● Provided passage:
——————

Of course there was a catch -- there is always a catch. The designers were working in pairs so Shruti and I spent an entire commercial break biting our nails and worrying that the twist was two designers getting kicked off this week.

Luckily, the reality involved pain for the designers but pleasure for the audience in the form of watching each team scramble to create a second look, a ready-to-wear version of the avant-garde piece.

This challenge was a gift for Christian and Chris M. -- Christian has worked for avant-garde designer Alexander McQueen and Chris M. creates bombastic costumes for a living.

"Team Fierce," as Christian called them, really delivered. Their avant-garde outfit looked like a wedding cake, with layers fabric standing in for icing. The collar was the size of a small planet bringing the entire piece in at a weight equal to that of all the models plus Heidi put together.

I thought Nina was going to cry, she was gushing so much over this outfit, the eventual challenge winner. And Nina doesn't even have feelings, other than cattiness and rage!

I wish someone would have explained why models of avant-garde designs are supposed to hunch over. This poor model looks like she's going to topple:



After the extravaganza of the layer cake dress, Chris and Christian's ready-to-wear design was a bit disappointing. The look was nice, but a little too Sears for me. This is Project Runway! I expect Bloomingdale's at least.

With one notable exception, all of the designers created relatively mundane ready-to-wear looks.
A boring dress was a victory for Victorya and Jillian -- for a while, it looked like they weren't even going sew a second look.

I was surprised that time management was the only conflict between Jill and Vic. Both are such intense perfectionists, I expected them to be at each other's throats.

Instead, they worked together and created an amazing avant-garde look. The coat was fabulous and the tartan details fit perfectly with the model's punk ponyhawk. Even more impressive? The fact that the riding pants and blouse underneath were more than an afterthought. Avant-garde or not, I would have taken that blouse home on the spot.

There is something very the Clash-meets-Jack the Ripper about this outfit. It's awesome:



Since Victorya and Jill weren't fighting, maybe Rami felt like he had to pick up the slack. He claimed the animosity toward partner Sweet P was due to her sloth at the sewing machine. But I think the real reason is Rami, the winner of two previous challenges, sees Bottom Two-prone Sweet P as beneath him as a designer (despite the fact that she did well last week.)

——————

● Activity list:
- 1) List every garment named as part of Victorya and Jillian's avant-garde look in the Project Runway recap.
- 2) Answer these questions using the Project Runway recap:
(a) Which designer has Christian worked for?
(b) What did Team Fierce's avant-garde outfit look like?
(c) How many previous challenges had Rami won?
- 3) Rewrite the part of the Project Runway recap that opens with the words containing "With one notable" and closes with "on the spot.", replacing "blouse" with "shirt".
The listing that follows comes from a separate source.

● Collected data:
——————

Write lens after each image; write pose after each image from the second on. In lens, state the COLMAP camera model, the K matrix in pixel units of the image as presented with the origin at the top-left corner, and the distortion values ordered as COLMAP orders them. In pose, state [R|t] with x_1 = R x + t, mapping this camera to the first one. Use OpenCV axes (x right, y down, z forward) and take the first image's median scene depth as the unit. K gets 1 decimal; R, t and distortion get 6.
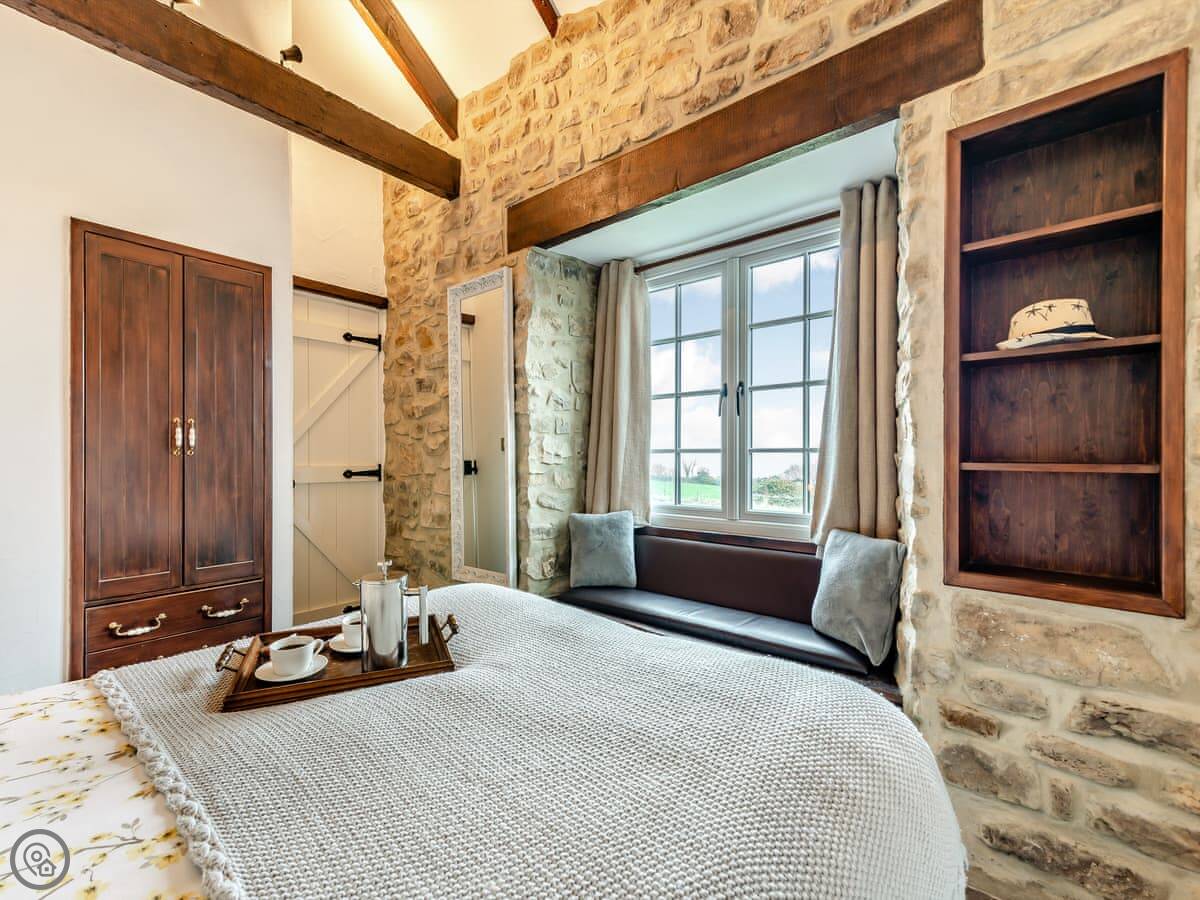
lens RADIAL K [[539.4, 0, 594.0], [0, 539.4, 452.8], [0, 0, 1]] dist [0.009199, -0.000694]
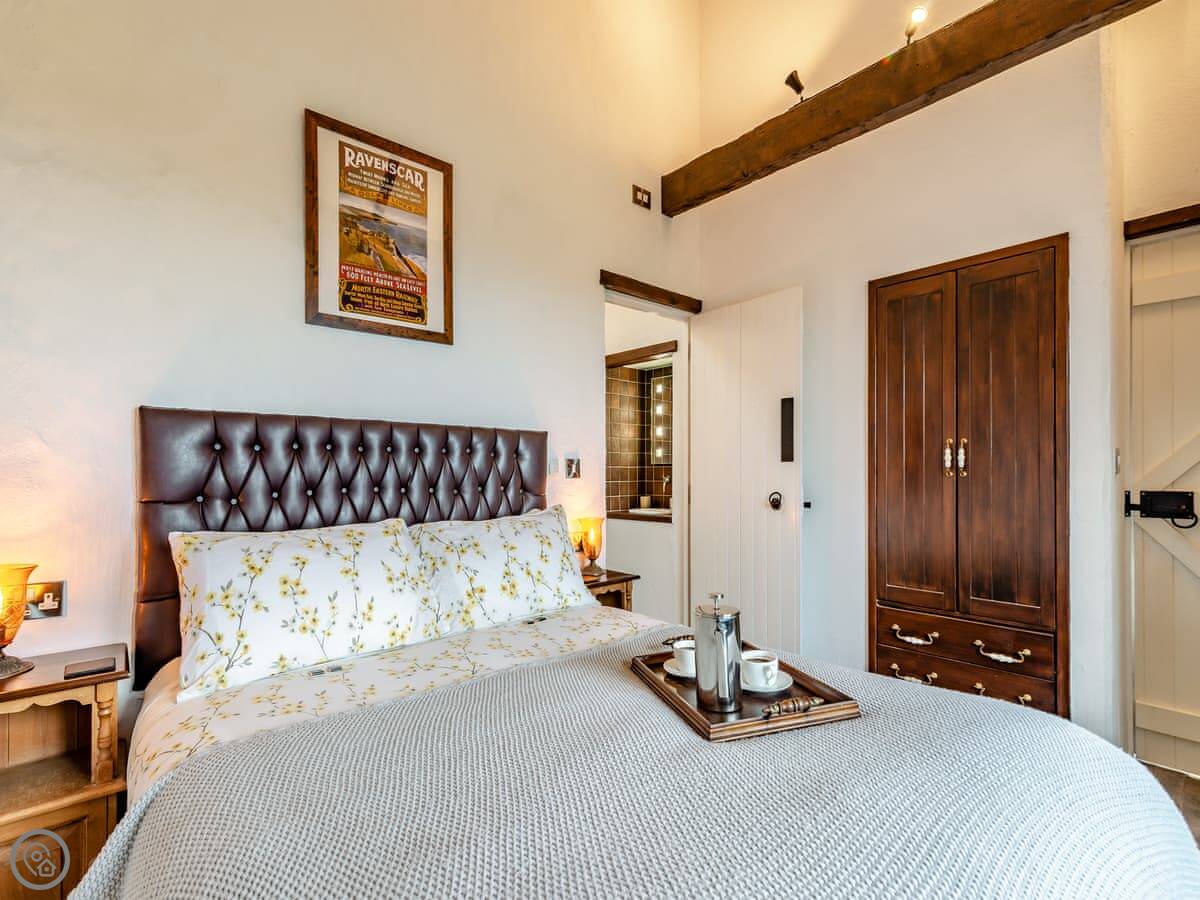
lens RADIAL K [[571.1, 0, 585.8], [0, 571.1, 458.1], [0, 0, 1]] dist [0.002648, -0.000750]
pose [[-0.165950, -0.009447, -0.986089, 0.359330], [0.008231, 0.999906, -0.010964, -0.022445], [0.986100, -0.009936, -0.165857, 0.516518]]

——————

● Solution list:
- 1) Coat, riding pants, blouse

- 2)
(a) Alexander McQueen
(b) A wedding cake
(c) Two

- 3)
With one notable exception, all of the designers created relatively mundane ready-to-wear looks.
A boring dress was a victory for Victorya and Jillian -- for a while, it looked like they weren't even going sew a second look.

I was surprised that time management was the only conflict between Jill and Vic. Both are such intense perfectionists, I expected them to be at each other's throats.

Instead, they worked together and created an amazing avant-garde look. The coat was fabulous and the tartan details fit perfectly with the model's punk ponyhawk. Even more impressive? The fact that the riding pants and shirt underneath were more than an afterthought. Avant-garde or not, I would have taken that shirt home on the spot.